Con el atentado de San Petersburgo el pasado 3 de abril en una estación de tren, se abre la posibilidad de instaurar ese tipo de controles también en las estaciones ferroviarias e incluso de autobús. Una vez más el terrorismo consigue enmarañar la movilidad, acercándonos a todos al inmovilismo, parece una metáfora, pero cada día resulta más palpable. Observo un futuro cuasi-cercano en el que tengamos que padecer controles exhaustivos antes de subir al autobús de línea, o viajar en el metro junto a un tipo armado con una metralleta mientras un inmigrante a su lado toca el acordeón o vende tres chocolatinas a un euro.

Nos registrarán antes de tomar cualquier transporte, ya sea un taxi, o un patinete en la playa, ahí por lo menos no tendremos que quitarnos zapatos, ni la chaqueta, aunque si mostrar el interior del bañador. Controles para poder manejar el carro del supermercado, porque aunque sea de confianza, las ruedas fabricadas en el tercer mundo pueden tener arrebatos yihadistas.

Para los órganos de gobierno, igual que para cualquier lujurioso todo se soluciona con control. Cuando era presidenta de la Comunidad de Madrid, Esperanza Aguirre aumentó exponencialmente el número de agentes de policía locales y municipales, su lema rezaba: a mayor seguridad, mayor libertad. Es como recomendarte una armadura oxidada para hacer running, o un casco para leer determinados artículos de Alfonso Ussía.
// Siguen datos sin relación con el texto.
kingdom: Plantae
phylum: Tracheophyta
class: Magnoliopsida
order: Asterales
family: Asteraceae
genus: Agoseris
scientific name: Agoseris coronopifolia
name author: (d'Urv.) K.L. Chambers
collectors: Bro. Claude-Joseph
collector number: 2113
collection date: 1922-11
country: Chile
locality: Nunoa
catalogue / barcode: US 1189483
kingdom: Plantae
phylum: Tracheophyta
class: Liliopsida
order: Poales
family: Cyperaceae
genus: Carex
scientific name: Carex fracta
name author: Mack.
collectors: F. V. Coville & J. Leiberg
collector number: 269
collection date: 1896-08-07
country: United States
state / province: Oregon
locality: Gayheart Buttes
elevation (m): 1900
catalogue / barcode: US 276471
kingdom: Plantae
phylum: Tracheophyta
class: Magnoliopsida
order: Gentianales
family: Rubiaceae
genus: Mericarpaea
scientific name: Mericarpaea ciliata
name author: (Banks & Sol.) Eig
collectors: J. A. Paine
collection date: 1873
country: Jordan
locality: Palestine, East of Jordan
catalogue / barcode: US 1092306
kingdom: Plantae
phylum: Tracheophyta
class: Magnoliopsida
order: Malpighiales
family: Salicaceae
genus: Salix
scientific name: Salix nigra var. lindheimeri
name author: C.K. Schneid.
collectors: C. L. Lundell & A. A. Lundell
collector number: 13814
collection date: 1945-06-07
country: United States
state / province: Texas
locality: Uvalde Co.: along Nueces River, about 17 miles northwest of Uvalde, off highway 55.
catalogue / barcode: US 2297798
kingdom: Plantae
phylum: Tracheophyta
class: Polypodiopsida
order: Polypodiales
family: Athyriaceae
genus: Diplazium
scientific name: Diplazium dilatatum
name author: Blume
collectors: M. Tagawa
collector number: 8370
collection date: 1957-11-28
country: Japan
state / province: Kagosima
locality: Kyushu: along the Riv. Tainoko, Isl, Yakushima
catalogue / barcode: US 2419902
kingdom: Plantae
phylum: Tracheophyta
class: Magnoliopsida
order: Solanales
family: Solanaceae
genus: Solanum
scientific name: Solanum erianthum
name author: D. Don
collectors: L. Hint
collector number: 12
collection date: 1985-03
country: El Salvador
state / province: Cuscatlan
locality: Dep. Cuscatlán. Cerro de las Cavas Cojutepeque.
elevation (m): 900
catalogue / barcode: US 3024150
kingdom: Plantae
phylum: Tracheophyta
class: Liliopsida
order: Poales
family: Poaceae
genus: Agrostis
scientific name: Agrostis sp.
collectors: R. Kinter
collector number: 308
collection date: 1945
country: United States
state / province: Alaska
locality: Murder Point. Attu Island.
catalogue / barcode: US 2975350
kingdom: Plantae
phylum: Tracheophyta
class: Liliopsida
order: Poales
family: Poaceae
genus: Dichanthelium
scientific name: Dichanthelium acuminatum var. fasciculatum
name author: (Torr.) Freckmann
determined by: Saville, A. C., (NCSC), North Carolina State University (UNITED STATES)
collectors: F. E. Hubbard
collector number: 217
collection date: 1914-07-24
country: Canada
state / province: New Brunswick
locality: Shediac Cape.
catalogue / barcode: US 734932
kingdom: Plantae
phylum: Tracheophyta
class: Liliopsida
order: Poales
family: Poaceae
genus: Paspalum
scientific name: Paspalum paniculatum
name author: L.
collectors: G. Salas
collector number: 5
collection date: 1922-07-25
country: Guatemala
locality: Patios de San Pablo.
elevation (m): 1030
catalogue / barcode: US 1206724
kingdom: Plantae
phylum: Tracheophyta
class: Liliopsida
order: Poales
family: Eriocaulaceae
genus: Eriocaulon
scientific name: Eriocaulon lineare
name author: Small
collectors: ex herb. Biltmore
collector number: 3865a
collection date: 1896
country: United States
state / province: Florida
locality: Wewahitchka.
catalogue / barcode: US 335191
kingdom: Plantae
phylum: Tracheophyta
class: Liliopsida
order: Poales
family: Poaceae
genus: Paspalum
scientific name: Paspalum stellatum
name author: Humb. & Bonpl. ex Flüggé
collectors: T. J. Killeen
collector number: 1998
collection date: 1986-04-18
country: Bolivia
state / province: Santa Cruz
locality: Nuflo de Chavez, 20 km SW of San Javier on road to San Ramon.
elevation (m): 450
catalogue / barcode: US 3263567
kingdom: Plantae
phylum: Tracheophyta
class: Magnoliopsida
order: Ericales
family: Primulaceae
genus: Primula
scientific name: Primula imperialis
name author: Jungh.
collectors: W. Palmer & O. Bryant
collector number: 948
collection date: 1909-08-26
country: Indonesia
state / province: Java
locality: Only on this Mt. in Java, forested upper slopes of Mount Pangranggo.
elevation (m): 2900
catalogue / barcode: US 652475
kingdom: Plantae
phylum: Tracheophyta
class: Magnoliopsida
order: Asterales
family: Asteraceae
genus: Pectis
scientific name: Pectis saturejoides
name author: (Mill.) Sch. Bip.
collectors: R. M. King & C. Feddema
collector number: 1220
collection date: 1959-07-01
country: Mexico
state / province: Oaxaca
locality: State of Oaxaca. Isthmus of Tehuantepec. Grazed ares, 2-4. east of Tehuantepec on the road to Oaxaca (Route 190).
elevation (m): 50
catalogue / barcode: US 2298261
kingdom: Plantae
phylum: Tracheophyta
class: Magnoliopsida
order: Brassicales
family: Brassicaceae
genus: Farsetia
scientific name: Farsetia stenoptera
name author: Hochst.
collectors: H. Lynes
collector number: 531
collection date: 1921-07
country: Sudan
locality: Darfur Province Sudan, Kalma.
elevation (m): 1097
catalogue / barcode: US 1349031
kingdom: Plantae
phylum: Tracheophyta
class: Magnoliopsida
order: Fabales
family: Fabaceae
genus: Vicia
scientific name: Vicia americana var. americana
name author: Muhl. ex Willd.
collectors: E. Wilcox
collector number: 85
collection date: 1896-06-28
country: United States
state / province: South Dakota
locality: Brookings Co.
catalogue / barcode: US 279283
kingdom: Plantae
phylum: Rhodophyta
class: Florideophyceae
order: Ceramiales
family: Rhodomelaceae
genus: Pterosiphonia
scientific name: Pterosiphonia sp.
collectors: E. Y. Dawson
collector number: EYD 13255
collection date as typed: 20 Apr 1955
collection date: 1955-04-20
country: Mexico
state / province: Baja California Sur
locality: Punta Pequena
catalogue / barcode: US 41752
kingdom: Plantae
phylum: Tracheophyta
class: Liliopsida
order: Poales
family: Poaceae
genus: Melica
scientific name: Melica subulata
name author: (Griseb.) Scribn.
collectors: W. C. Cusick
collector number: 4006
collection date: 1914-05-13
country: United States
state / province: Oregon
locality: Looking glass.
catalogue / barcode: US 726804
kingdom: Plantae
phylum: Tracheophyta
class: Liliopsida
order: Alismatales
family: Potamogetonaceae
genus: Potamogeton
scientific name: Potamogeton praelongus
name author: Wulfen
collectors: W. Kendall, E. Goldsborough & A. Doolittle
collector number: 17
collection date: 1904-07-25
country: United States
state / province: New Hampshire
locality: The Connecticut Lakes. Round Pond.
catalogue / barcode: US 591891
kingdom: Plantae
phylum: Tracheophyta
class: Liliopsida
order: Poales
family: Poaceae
Lamento profundamente la muerte de gente inocente de una forma tan aleatoria, no deja de ser un fracaso de la sociedad que todos conformamos. Pero los daños colaterales, aparte del segregacionismo para unos, también admiten licitar el excesivo control de las autoridades para todos. Cuando me preguntaron cual era el motivo de mi visita a Ibiza, no recordaba nada, y casi paso la noche en un cuarto sin ventanas.